O texto questiona o plano de contingência da Secretaria Municipal de Saúde sobre o afastamento da única psicóloga do trabalho, qual medida será tomada para garantir o atendimento aos servidores e qual será a previsão de abertura do processo seletivo de profissionais de psicologia do trabalho na unidade.
O Requerimento também questiona quais programas de prevenção à Síndrome do Burnout e manejo de estresse estão sendo executados no momento, visto que é uma recomendação do Ministério da Saúde. A lista de espera de servidores que solicitaram o atendimento também foi objeto de cobrança.
A vereadora Yasmin Hachem, explica que o requerimento demonstra uma preocupação de nível alarmante: “Hoje, os servidores da saúde estão sem qualquer suporte psicológico, o que tem levado ao adoecimento, a casos de burnout e afastamentos.
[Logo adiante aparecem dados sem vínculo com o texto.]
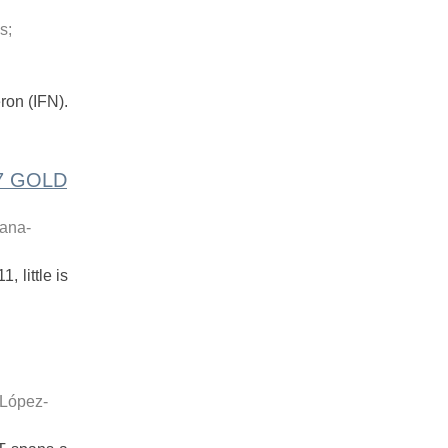
is
;
ron (IFN).
17 GOLD
vana-
 little is
López-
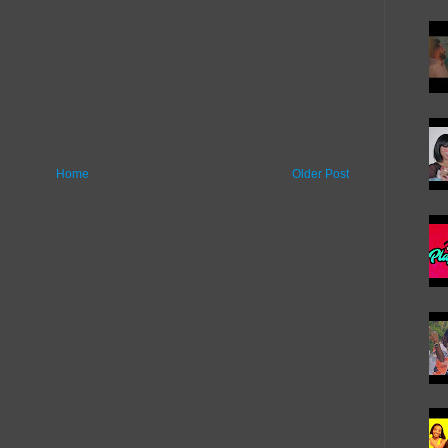
Home
Older Post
Isso sobrecarrega ainda mais as equipes e compromete a qualidade do atendimento à população”, justifica.
A parlamentar ainda complementa, “Cobramos um plano urgente para reposição desses profissionais e alertamos que o silêncio da gestão, diante desse cenário, é uma forma de omissão. Não é possível manter a saúde pública baseada no esgotamento de quem cuida”.
Na justificativa, a parlamentar destaca que o Hospital Municipal de Foz do Iguaçu conta com um quadro de aproximadamente 1.300 funcionários, profissionais que atuam em ambiente de alta carga emocional, turnos extenuantes e contato direto com o sofrimento humano e situações de emergência. A existência de apenas uma única vaga para psicólogo do trabalho já configura um dimensionamento insuficiente para a demanda real da unidade. A cobrança visa que a unidade de saúde regularize o quadro de profissionais de psicologia do trabalho, garantindo que o hospital não opere em desconformidade com a legislação trabalhista e sanitária vigente.